#### Required work:
Arrange every line below into a numbered list and skip any blank lines. Leave the pictures out of your answer.

#### Task data:
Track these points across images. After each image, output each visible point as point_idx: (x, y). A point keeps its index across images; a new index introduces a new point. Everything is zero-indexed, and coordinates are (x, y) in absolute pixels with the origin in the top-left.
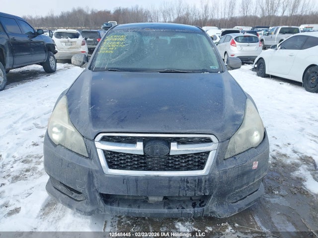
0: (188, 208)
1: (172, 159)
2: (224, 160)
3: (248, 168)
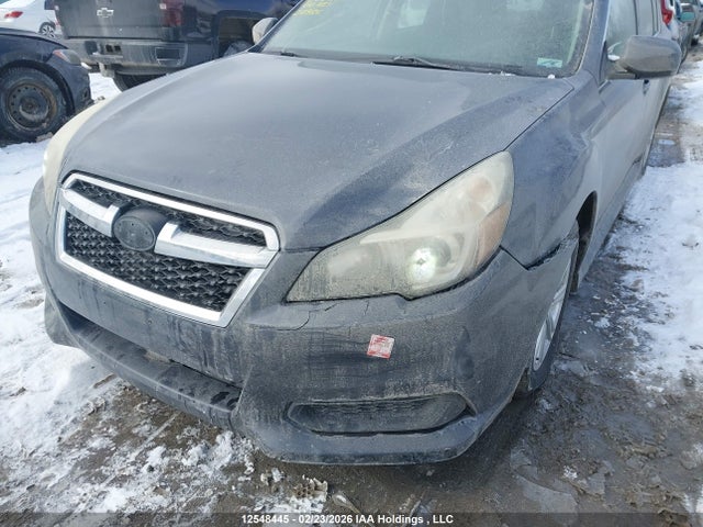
0: (199, 398)
1: (160, 264)
2: (285, 301)
3: (348, 347)
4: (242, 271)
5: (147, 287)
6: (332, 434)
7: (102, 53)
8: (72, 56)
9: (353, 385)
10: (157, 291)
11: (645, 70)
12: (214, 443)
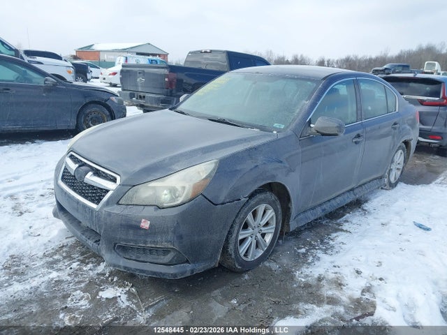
1: (85, 186)
2: (118, 203)
3: (134, 223)
4: (107, 191)
5: (80, 195)
6: (131, 259)
7: (137, 99)
8: (119, 100)
9: (135, 239)
10: (83, 196)
11: (324, 132)
12: (99, 265)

#### Solution below:
1. Track these points across images. After each image, output each visible point as point_idx: (x, y). A point keeps its index across images; a new index introduces a new point. Everything is zero-indexed, and coordinates are (x, y) in absolute pixels with the origin in the top-left.
2. 0: (188, 208)
3. 1: (172, 159)
4. 2: (224, 160)
5. 3: (248, 168)
6. 0: (199, 398)
7. 1: (160, 264)
8. 2: (285, 301)
9. 3: (348, 347)
10. 4: (242, 271)
11. 5: (147, 287)
12. 6: (332, 434)
13. 7: (102, 53)
14. 8: (72, 56)
15. 9: (353, 385)
16. 10: (157, 291)
17. 11: (645, 70)
18. 12: (214, 443)
19. 1: (85, 186)
20. 2: (118, 203)
21. 3: (134, 223)
22. 4: (107, 191)
23. 5: (80, 195)
24. 6: (131, 259)
25. 7: (137, 99)
26. 8: (119, 100)
27. 9: (135, 239)
28. 10: (83, 196)
29. 11: (324, 132)
30. 12: (99, 265)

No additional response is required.